There seem to be plenty of moorhens about on the river at the moment. The ratio of adults to youngsters suggests that it has been a particularly good breeding season and this bodes well for the winter ahead. It also suggests that the mink that had previously been present on this stretch have now gone, thanks to a combination of trapping and the return of the otters. There is something very comical about the moorhen. When seen out of water, the charcoal grey body appears to have been glued onto the thick yellow-green legs of a larger bird. The moorhen seems to emphasise this, as if unaware of someone else’s practical joke, by walking with a sprightly high-stepping gait. Alongside this there is the regular flicking of the short tail, like a nervous twitch, which again adds to a rather unusual demeanour.

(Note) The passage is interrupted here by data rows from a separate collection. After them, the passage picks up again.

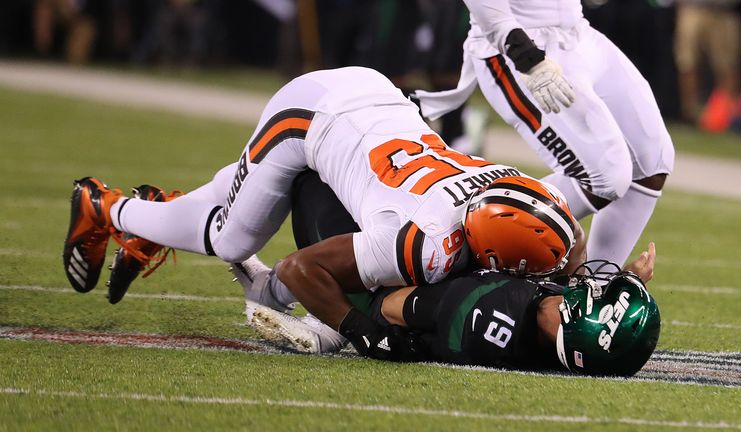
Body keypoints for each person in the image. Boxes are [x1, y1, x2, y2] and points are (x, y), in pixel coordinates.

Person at [62, 66, 584, 361]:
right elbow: (297, 269)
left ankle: (160, 212)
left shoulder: (512, 188)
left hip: (374, 99)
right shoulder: (426, 243)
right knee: (231, 239)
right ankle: (108, 207)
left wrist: (596, 281)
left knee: (242, 189)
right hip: (311, 115)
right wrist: (359, 328)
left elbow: (563, 237)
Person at [236, 170, 660, 376]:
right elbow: (573, 257)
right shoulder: (549, 323)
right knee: (554, 235)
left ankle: (313, 319)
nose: (594, 287)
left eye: (597, 299)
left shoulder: (490, 312)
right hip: (457, 289)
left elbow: (391, 306)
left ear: (581, 324)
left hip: (382, 297)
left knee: (313, 183)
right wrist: (629, 281)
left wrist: (348, 322)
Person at [412, 0, 675, 273]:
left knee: (651, 162)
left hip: (578, 32)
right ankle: (457, 240)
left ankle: (593, 288)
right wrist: (524, 54)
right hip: (519, 44)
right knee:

Despite their comedic appearance, moorhens are rather interesting birds. For example, the moorhen holds the dubious distinction of being one of the first birds to fall victim to a firearm within Norfolk. Two great Norfolk nature writers, Gurney and Stevenson, both cite a record of one being “kylled wt the gun” in the mid-1500s. Indeed, the moorhen has sometimes featured as a bird for the table (and still does in other parts of Europe). The dark meat was used in some rural parts to supplement the limited rations available during World War Two. Interestingly, some authors suggest that the bird was skinned rather than plucked prior to cooking. Certainly the moorhen is a popular component in the diet of a number of predators and the species appears especially vulnerable when nesting.

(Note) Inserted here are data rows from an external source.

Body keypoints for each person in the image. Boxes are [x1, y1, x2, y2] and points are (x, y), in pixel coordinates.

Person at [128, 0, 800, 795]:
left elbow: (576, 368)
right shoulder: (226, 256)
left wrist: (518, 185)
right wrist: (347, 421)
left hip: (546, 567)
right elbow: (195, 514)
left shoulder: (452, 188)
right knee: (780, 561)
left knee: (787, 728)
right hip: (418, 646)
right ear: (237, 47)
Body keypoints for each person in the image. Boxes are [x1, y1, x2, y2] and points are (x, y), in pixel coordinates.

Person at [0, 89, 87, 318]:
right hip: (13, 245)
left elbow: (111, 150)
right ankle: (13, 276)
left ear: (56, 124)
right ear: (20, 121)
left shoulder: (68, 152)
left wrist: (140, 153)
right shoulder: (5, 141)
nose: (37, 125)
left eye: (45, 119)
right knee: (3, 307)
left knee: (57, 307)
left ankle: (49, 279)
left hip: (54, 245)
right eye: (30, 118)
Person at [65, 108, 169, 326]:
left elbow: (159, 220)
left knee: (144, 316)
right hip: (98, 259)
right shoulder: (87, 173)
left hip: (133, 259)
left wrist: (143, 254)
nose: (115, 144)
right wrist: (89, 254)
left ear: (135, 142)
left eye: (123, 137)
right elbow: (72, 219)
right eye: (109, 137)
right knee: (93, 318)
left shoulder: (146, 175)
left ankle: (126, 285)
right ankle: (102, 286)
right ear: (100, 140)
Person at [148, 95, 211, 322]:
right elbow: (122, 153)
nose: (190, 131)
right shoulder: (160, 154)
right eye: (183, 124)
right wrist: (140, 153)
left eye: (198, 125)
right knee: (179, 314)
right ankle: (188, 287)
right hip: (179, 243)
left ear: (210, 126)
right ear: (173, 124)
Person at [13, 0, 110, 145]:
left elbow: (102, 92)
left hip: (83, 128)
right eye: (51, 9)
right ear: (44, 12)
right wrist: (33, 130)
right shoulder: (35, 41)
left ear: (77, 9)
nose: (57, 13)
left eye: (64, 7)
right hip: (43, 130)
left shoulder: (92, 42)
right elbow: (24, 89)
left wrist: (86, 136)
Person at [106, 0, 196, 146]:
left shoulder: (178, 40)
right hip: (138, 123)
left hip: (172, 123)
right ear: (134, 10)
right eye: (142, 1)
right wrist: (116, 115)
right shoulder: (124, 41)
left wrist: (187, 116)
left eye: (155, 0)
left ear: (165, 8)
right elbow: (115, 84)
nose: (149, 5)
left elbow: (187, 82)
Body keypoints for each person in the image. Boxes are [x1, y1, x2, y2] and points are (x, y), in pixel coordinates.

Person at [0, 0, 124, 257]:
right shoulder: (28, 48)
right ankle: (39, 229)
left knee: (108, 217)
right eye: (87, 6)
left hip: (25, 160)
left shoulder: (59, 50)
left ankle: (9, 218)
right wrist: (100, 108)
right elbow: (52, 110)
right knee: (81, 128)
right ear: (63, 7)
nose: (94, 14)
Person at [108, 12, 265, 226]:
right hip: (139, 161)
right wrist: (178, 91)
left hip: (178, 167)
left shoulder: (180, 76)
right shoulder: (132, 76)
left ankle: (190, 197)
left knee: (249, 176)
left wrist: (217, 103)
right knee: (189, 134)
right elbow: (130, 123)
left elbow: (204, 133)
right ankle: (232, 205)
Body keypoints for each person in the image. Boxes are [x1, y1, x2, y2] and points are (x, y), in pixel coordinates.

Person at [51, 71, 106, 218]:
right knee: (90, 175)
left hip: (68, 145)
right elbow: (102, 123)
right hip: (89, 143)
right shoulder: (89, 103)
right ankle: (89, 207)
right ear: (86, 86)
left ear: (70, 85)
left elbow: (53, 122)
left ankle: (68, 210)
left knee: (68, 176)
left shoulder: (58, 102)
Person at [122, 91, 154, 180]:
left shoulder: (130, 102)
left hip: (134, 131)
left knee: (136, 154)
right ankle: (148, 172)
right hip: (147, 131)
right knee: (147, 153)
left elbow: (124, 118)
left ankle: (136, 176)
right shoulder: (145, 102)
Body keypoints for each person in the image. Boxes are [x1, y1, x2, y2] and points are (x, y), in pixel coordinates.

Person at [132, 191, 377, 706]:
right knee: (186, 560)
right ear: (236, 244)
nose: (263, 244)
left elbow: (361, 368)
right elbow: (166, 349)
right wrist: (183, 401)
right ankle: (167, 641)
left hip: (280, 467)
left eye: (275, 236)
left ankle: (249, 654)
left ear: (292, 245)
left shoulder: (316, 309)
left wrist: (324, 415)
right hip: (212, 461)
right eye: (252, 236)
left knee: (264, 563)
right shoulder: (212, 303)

Although most of our resident moorhens remain on their breeding territories throughout the year, they are forced to move during periods of severe winter weather, when waterbodies freeze over and food becomes hard to find. Moorhens from breeding populations in Denmark, Sweden and the Netherlands are known to winter here and large numbers may regularly gather at favoured sites. Back in the mid-1990s we used to have a couple of dozen moorhens gather at the bottom of The Nunnery lawn in Thetford. These birds would feed on the edge of the lawn or venture into the wet woodland which separated the grounds from the river. We made an effort to trap and ring the birds – a job which involved careful handling because of the extremely sharp claws sported by these birds – and were rewarded several months later by the report of one that had made its way to Shetland. Other individuals (not ringed by us) have been reported from Denmark, Sweden and the Low Countries. There is certainly more to this bird than you might imagine.